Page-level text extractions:
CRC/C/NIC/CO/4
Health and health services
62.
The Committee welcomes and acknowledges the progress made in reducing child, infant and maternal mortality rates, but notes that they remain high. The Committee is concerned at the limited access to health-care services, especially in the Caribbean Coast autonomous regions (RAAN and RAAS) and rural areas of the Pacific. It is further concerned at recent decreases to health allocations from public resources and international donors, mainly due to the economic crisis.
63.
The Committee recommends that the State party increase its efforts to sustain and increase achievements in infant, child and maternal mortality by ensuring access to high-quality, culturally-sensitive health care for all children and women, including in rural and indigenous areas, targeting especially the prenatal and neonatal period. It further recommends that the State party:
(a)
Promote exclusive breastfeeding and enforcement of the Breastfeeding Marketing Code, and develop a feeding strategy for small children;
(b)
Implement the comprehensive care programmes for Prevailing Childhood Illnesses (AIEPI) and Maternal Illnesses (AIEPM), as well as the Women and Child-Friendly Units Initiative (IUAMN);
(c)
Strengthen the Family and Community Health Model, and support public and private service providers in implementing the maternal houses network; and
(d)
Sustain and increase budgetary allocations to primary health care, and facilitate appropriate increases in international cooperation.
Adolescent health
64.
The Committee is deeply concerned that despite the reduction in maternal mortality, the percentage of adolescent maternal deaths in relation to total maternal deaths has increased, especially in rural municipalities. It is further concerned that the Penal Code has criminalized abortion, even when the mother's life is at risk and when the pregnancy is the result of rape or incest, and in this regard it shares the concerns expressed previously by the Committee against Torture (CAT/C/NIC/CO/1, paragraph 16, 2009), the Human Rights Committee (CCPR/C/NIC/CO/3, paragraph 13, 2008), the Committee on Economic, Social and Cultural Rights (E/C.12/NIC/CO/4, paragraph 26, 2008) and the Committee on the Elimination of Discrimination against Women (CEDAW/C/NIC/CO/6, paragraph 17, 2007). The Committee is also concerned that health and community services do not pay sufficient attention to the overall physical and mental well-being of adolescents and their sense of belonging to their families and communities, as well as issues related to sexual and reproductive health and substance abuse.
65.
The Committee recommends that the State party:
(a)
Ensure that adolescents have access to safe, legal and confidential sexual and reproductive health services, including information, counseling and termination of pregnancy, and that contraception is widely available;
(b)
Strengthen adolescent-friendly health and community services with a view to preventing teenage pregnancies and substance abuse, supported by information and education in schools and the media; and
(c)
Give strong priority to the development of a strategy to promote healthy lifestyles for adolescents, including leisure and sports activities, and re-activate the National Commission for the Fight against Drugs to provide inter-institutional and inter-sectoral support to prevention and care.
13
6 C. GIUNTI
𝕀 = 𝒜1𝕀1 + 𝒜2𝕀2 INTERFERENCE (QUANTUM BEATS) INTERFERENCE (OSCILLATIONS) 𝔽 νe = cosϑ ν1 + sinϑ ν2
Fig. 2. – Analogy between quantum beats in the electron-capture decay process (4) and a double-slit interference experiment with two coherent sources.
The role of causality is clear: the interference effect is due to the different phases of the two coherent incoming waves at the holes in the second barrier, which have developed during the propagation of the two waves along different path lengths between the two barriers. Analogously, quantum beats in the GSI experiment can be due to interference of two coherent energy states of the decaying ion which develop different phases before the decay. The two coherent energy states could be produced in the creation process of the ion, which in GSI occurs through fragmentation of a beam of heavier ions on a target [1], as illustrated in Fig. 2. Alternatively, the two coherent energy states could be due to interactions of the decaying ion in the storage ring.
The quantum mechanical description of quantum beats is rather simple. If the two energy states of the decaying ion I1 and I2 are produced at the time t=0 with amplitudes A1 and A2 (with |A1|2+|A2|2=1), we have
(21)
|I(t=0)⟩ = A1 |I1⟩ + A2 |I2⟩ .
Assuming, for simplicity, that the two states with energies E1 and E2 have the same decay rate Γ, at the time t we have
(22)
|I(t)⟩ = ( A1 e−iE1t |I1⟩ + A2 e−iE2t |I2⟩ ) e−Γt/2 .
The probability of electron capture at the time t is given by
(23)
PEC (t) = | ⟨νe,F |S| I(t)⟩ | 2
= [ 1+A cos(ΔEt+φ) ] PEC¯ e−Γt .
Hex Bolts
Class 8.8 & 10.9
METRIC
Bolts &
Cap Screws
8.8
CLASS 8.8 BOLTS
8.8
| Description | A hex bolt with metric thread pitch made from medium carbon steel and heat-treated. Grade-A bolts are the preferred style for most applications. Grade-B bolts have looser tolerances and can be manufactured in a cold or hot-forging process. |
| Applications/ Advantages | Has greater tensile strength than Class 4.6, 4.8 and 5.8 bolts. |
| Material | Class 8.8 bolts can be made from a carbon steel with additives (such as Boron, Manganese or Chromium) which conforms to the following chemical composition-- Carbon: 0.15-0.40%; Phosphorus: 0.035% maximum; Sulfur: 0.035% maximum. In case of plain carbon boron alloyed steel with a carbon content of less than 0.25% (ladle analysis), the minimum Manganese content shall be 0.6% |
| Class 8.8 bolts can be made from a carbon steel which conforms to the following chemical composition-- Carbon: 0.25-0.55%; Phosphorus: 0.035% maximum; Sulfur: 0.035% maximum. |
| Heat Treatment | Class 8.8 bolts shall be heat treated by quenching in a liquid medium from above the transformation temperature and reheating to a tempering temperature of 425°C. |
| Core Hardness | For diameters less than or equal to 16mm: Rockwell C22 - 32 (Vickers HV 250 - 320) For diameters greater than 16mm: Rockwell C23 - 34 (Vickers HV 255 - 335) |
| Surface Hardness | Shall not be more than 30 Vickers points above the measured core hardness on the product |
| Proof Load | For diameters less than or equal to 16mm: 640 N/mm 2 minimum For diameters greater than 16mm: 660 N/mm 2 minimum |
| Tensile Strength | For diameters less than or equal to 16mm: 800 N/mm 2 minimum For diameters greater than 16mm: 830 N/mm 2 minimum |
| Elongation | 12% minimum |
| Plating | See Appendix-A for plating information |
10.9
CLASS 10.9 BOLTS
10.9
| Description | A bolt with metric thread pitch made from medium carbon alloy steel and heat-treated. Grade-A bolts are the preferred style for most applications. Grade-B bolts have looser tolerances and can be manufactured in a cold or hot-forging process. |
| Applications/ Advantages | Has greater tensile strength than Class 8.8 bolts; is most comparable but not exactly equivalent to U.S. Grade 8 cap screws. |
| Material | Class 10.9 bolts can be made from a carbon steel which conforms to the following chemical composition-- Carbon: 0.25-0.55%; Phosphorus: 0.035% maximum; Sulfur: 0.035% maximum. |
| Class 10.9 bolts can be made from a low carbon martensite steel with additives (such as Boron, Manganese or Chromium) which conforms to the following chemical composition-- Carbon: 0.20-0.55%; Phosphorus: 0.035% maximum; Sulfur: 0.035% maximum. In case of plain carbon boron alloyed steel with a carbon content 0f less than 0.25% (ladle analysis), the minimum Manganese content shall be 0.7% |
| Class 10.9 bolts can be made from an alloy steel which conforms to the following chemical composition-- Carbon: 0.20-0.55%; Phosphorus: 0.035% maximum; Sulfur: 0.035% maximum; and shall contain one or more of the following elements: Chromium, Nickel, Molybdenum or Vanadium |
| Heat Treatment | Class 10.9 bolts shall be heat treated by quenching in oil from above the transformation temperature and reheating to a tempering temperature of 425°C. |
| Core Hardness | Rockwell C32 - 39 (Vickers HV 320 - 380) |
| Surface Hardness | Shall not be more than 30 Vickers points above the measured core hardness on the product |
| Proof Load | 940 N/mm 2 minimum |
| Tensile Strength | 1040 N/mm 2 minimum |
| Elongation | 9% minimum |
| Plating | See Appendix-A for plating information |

Task directions :: Return the whole of the data, character for character.

Response to the task ::
CRC/C/NIC/CO/4
Health and health services
62.
The Committee welcomes and acknowledges the progress made in reducing child, infant and maternal mortality rates, but notes that they remain high. The Committee is concerned at the limited access to health-care services, especially in the Caribbean Coast autonomous regions (RAAN and RAAS) and rural areas of the Pacific. It is further concerned at recent decreases to health allocations from public resources and international donors, mainly due to the economic crisis.
63.
The Committee recommends that the State party increase its efforts to sustain and increase achievements in infant, child and maternal mortality by ensuring access to high-quality, culturally-sensitive health care for all children and women, including in rural and indigenous areas, targeting especially the prenatal and neonatal period. It further recommends that the State party:
(a)
Promote exclusive breastfeeding and enforcement of the Breastfeeding Marketing Code, and develop a feeding strategy for small children;
(b)
Implement the comprehensive care programmes for Prevailing Childhood Illnesses (AIEPI) and Maternal Illnesses (AIEPM), as well as the Women and Child-Friendly Units Initiative (IUAMN);
(c)
Strengthen the Family and Community Health Model, and support public and private service providers in implementing the maternal houses network; and
(d)
Sustain and increase budgetary allocations to primary health care, and facilitate appropriate increases in international cooperation.
Adolescent health
64.
The Committee is deeply concerned that despite the reduction in maternal mortality, the percentage of adolescent maternal deaths in relation to total maternal deaths has increased, especially in rural municipalities. It is further concerned that the Penal Code has criminalized abortion, even when the mother's life is at risk and when the pregnancy is the result of rape or incest, and in this regard it shares the concerns expressed previously by the Committee against Torture (CAT/C/NIC/CO/1, paragraph 16, 2009), the Human Rights Committee (CCPR/C/NIC/CO/3, paragraph 13, 2008), the Committee on Economic, Social and Cultural Rights (E/C.12/NIC/CO/4, paragraph 26, 2008) and the Committee on the Elimination of Discrimination against Women (CEDAW/C/NIC/CO/6, paragraph 17, 2007). The Committee is also concerned that health and community services do not pay sufficient attention to the overall physical and mental well-being of adolescents and their sense of belonging to their families and communities, as well as issues related to sexual and reproductive health and substance abuse.
65.
The Committee recommends that the State party:
(a)
Ensure that adolescents have access to safe, legal and confidential sexual and reproductive health services, including information, counseling and termination of pregnancy, and that contraception is widely available;
(b)
Strengthen adolescent-friendly health and community services with a view to preventing teenage pregnancies and substance abuse, supported by information and education in schools and the media; and
(c)
Give strong priority to the development of a strategy to promote healthy lifestyles for adolescents, including leisure and sports activities, and re-activate the National Commission for the Fight against Drugs to provide inter-institutional and inter-sectoral support to prevention and care.
13
6 C. GIUNTI
𝕀 = 𝒜1𝕀1 + 𝒜2𝕀2 INTERFERENCE (QUANTUM BEATS) INTERFERENCE (OSCILLATIONS) 𝔽 νe = cosϑ ν1 + sinϑ ν2
Fig. 2. – Analogy between quantum beats in the electron-capture decay process (4) and a double-slit interference experiment with two coherent sources.
The role of causality is clear: the interference effect is due to the different phases of the two coherent incoming waves at the holes in the second barrier, which have developed during the propagation of the two waves along different path lengths between the two barriers. Analogously, quantum beats in the GSI experiment can be due to interference of two coherent energy states of the decaying ion which develop different phases before the decay. The two coherent energy states could be produced in the creation process of the ion, which in GSI occurs through fragmentation of a beam of heavier ions on a target [1], as illustrated in Fig. 2. Alternatively, the two coherent energy states could be due to interactions of the decaying ion in the storage ring.
The quantum mechanical description of quantum beats is rather simple. If the two energy states of the decaying ion I1 and I2 are produced at the time t=0 with amplitudes A1 and A2 (with |A1|2+|A2|2=1), we have
(21)
|I(t=0)⟩ = A1 |I1⟩ + A2 |I2⟩ .
Assuming, for simplicity, that the two states with energies E1 and E2 have the same decay rate Γ, at the time t we have
(22)
|I(t)⟩ = ( A1 e−iE1t |I1⟩ + A2 e−iE2t |I2⟩ ) e−Γt/2 .
The probability of electron capture at the time t is given by
(23)
PEC (t) = | ⟨νe,F |S| I(t)⟩ | 2
= [ 1+A cos(ΔEt+φ) ] PEC¯ e−Γt .
Hex Bolts
Class 8.8 & 10.9
METRIC
Bolts &
Cap Screws
8.8
CLASS 8.8 BOLTS
8.8
| Description | A hex bolt with metric thread pitch made from medium carbon steel and heat-treated. Grade-A bolts are the preferred style for most applications. Grade-B bolts have looser tolerances and can be manufactured in a cold or hot-forging process. |
| Applications/ Advantages | Has greater tensile strength than Class 4.6, 4.8 and 5.8 bolts. |
| Material | Class 8.8 bolts can be made from a carbon steel with additives (such as Boron, Manganese or Chromium) which conforms to the following chemical composition-- Carbon: 0.15-0.40%; Phosphorus: 0.035% maximum; Sulfur: 0.035% maximum. In case of plain carbon boron alloyed steel with a carbon content of less than 0.25% (ladle analysis), the minimum Manganese content shall be 0.6% |
| Class 8.8 bolts can be made from a carbon steel which conforms to the following chemical composition-- Carbon: 0.25-0.55%; Phosphorus: 0.035% maximum; Sulfur: 0.035% maximum. |
| Heat Treatment | Class 8.8 bolts shall be heat treated by quenching in a liquid medium from above the transformation temperature and reheating to a tempering temperature of 425°C. |
| Core Hardness | For diameters less than or equal to 16mm: Rockwell C22 - 32 (Vickers HV 250 - 320) For diameters greater than 16mm: Rockwell C23 - 34 (Vickers HV 255 - 335) |
| Surface Hardness | Shall not be more than 30 Vickers points above the measured core hardness on the product |
| Proof Load | For diameters less than or equal to 16mm: 640 N/mm 2 minimum For diameters greater than 16mm: 660 N/mm 2 minimum |
| Tensile Strength | For diameters less than or equal to 16mm: 800 N/mm 2 minimum For diameters greater than 16mm: 830 N/mm 2 minimum |
| Elongation | 12% minimum |
| Plating | See Appendix-A for plating information |
10.9
CLASS 10.9 BOLTS
10.9
| Description | A bolt with metric thread pitch made from medium carbon alloy steel and heat-treated. Grade-A bolts are the preferred style for most applications. Grade-B bolts have looser tolerances and can be manufactured in a cold or hot-forging process. |
| Applications/ Advantages | Has greater tensile strength than Class 8.8 bolts; is most comparable but not exactly equivalent to U.S. Grade 8 cap screws. |
| Material | Class 10.9 bolts can be made from a carbon steel which conforms to the following chemical composition-- Carbon: 0.25-0.55%; Phosphorus: 0.035% maximum; Sulfur: 0.035% maximum. |
| Class 10.9 bolts can be made from a low carbon martensite steel with additives (such as Boron, Manganese or Chromium) which conforms to the following chemical composition-- Carbon: 0.20-0.55%; Phosphorus: 0.035% maximum; Sulfur: 0.035% maximum. In case of plain carbon boron alloyed steel with a carbon content 0f less than 0.25% (ladle analysis), the minimum Manganese content shall be 0.7% |
| Class 10.9 bolts can be made from an alloy steel which conforms to the following chemical composition-- Carbon: 0.20-0.55%; Phosphorus: 0.035% maximum; Sulfur: 0.035% maximum; and shall contain one or more of the following elements: Chromium, Nickel, Molybdenum or Vanadium |
| Heat Treatment | Class 10.9 bolts shall be heat treated by quenching in oil from above the transformation temperature and reheating to a tempering temperature of 425°C. |
| Core Hardness | Rockwell C32 - 39 (Vickers HV 320 - 380) |
| Surface Hardness | Shall not be more than 30 Vickers points above the measured core hardness on the product |
| Proof Load | 940 N/mm 2 minimum |
| Tensile Strength | 1040 N/mm 2 minimum |
| Elongation | 9% minimum |
| Plating | See Appendix-A for plating information |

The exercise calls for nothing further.